In an email to BA members, Pease wrote that “meaningful federal excise tax relief” for small brewers has been “a primary objective” of the BA for nearly a decade.
“The BA has played a central role within the beverage alcohol coalition, advocating for this historic change in public policy,” he wrote. “The BA, as an organization advocating on behalf of small brewers, has a commitment to its members to influence change when and where it can, without taking a position on larger legislation.”
Beginning January 1 and lasting through the end of 2019, CBMTRA will reduce the federal excise tax from $7 to $3.50 per barrel on the first 60,000 barrels for domestic brewers producing fewer than 2 million barrels annually. The legislation will also cut the federal excise tax to $16 per barrel on the first 6 million barrels for all other brewers and beer importers while maintaining the $18 per barrel excise tax for brewers producing more than 6 million barrels.

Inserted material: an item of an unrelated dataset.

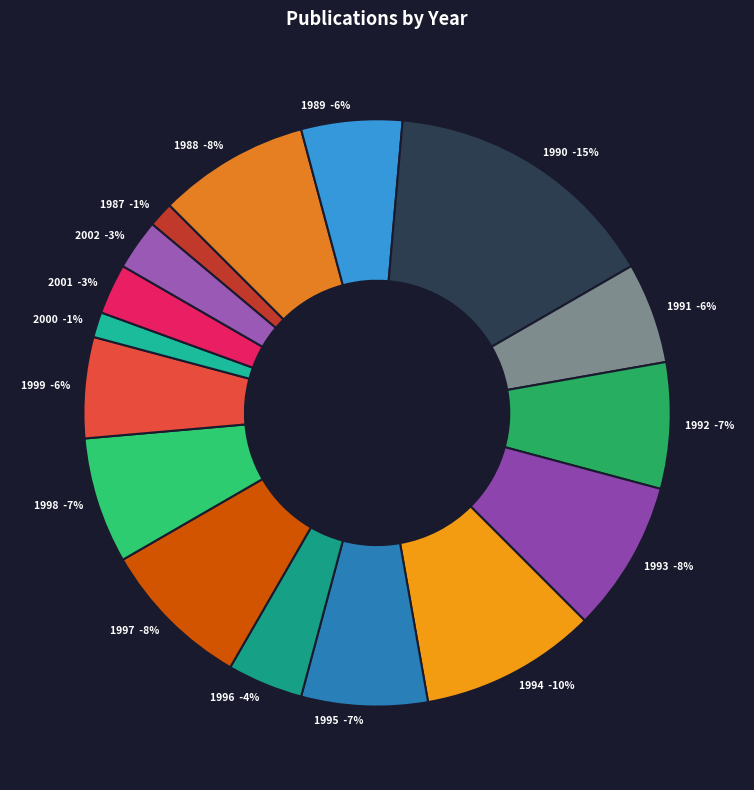

To the nearest percent, what is the average slice percentage?

6%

According to the BA, the bill represents more than $142 million in annual savings for brewers. The BA added that the legislation could lead to the creation of an additional 9,000 beer industry jobs in the first 12 to 18 months after implementation.
“Our expectation is that small brewers will use their savings related to the recalibration of the federal excise tax on beer to invest in their breweries, expand their operations, create more jobs and hire more American workers,” Pease said in a press release. “We are very appreciative that Congress has enacted these bipartisan, strongly supported measures.”

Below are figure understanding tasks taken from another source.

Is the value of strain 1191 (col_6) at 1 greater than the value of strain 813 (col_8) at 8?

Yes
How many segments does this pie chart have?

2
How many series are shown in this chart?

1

In a Beer Institute press release, Rogue Ales president Brett Joyce echoed Pease by saying the legislation would help smaller breweries, such as his own, create jobs and reinvest in the day-to-day operations.
“Competition within the beer industry is thriving with more than 5,000 permitted breweries in the U.S. and over 1,300 breweries having been added to the U.S. marketplace over the past two years alone,” he said in the release. “Federal excise tax relief on beer will help support these small businesses.”
According to the Beer Institute, excise tax relief is expected to create an additional $320 million in annual economic growth in the beer industry. McGreevy thanked the more than 300 members of the House and 55 members of the Senate for supporting CBMTRA.
U.S. senators Roy Blunt (R-Missouri), Rob Portman (R-Ohio) and Ron Wyden (D-Oregon) as well as reps. Mike Kelly (R-Pennsylvania), Peter DeFazio (D-Oregon), Erik Paulsen (R-Minnesota), Ron Kind (D-Wisconsin) are credited with championing the tax reform for brewers. Several of those lawmakers have ties to the alcohol industry.
In early December, news website The Intercept reported on those ties, including Sen. Blunt’s son Andy Blunt working as a registered lobbyist for MillerCoors and Sen. Portman’s campaign receiving contributions from Fierce Government Relations, a firm that has lobbied on behalf of MillerCoors.
Provisions of the Tax Cuts and Jobs Act go into effect January 1.
UPDATE: National Beer Wholesalers Association president and CEO Craig Purser released a statement saying reducing the tax burden on the trade group’s membership has been “an ongoing priority for many years.”
“Most independent brewers are organized as S Corporations in a similar way to independent distributors so brewers benefit as well,” he said in the statement. “Rate reductions for all owners of S Corporations, estate tax relief, increased business expensing allowances and preservation of LIFO accounting have all been central to the association’s overall advocacy efforts. NBWA has been educating members of Congress about the hidden cost of excise taxes for over 20 years. NBWA’s role in the industry effort to secure a reduction in the excise tax was critical to the successful inclusion of a two-year FET reduction. We are pleased to see progress on all of these issues as Congress finalizes passage of legislation to reform our tax laws.”